Konstruktivisme Piaget

Inti dari pendekatan konstruktivisme adalah bahwa individu belajar  lebih  baik  apabila  secara  aktif  mengkonstruksi (membangun)  pengetahuan  dari  pemahamannya (Waruwu, 2004). Pendekatan konstruktivisme menekankan pada konsteks pembelajaran dan bahwa pengetahuan dikonstruksi dan dibangun dalam konteks pembelajaran. Ini berarti bahwa pengalaman empiris merupakan bekal penting dalam konteks pembelajaran konstruktivisme.

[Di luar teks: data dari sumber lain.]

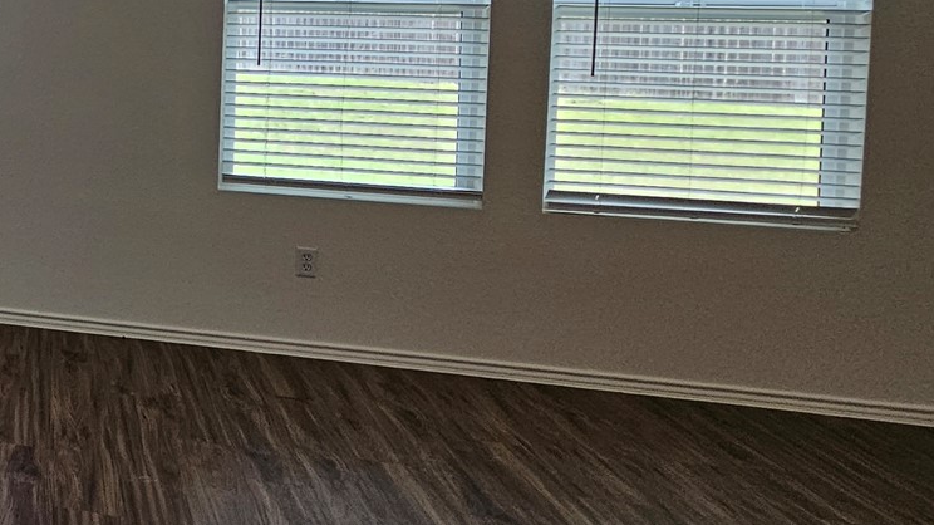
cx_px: -330
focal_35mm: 39
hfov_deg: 33.7
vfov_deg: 29.0
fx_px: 966
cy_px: 38
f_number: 2.2
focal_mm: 2.2
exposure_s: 1/120
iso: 64
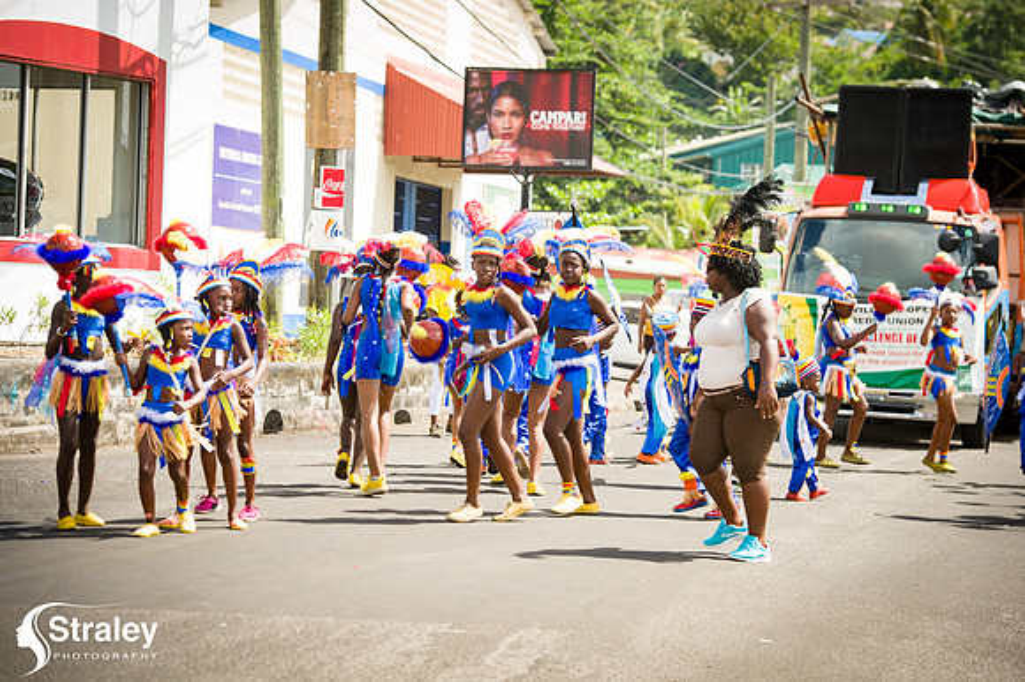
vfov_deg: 12.4
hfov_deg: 18.6
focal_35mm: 110
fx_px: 3130
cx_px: 512
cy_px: 341
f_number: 6.3
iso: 100
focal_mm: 110
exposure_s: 1/160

Di antara teori atau pandangan yang sangat terkenal berkaitan dengan  model  pembelajaran  konstruktivisme  adalah  teori perkembangan mental Piaget.  Teori ini biasa juga disebut teori perkembangan  intelektual  atau  teori  perkembangan  kognitif.  Teori belajar tersebut berkenaan dengan kesiapan anak untuk belajar, yang dikemas dalam tahap perkembangan intelektual dari lahir hingga dewasa.  Setiap tahap perkembangan intelektual yang dimaksud  dilengkapi  dengan  ciri-ciri  tertentu  dalam mengkonstruksi ilmu pengetahuan.  Misalnya, pada tahap sensori motor anak berpikir melalui gerakan atau perbuatan (Ruseffendi, 2008).

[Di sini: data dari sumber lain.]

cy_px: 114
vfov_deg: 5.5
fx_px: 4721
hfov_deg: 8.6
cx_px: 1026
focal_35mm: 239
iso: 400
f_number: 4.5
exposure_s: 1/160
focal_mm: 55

Itulah sebabnya, Piaget yang dikenal sebagai konstruktivis pertama menurut Dahar (2009)  yang menegaskan bahwa pengetahuan anak dibangun dalam pikirannya  melalui  asimilasi  dan  akomodasi. Konsep asimilasi adalah penyerapan informasi baru dalam pikiran.   Sedangkan,  akomodasi  adalah  menyusun  kembali struktur pikiran karena adanya informasi baru, sehingga informasi tersebut  mempunyai  tempat (Ruseffendi, 2008). Pengertian  tentang  akomodasi yang lain adalah proses mental yang meliputi pembentukan skema baru yang cocok dengan ransangan baru atau memodifikasi skema yang sudah ada sehingga cocok dengan rangsangan itu (Suparno, 1997).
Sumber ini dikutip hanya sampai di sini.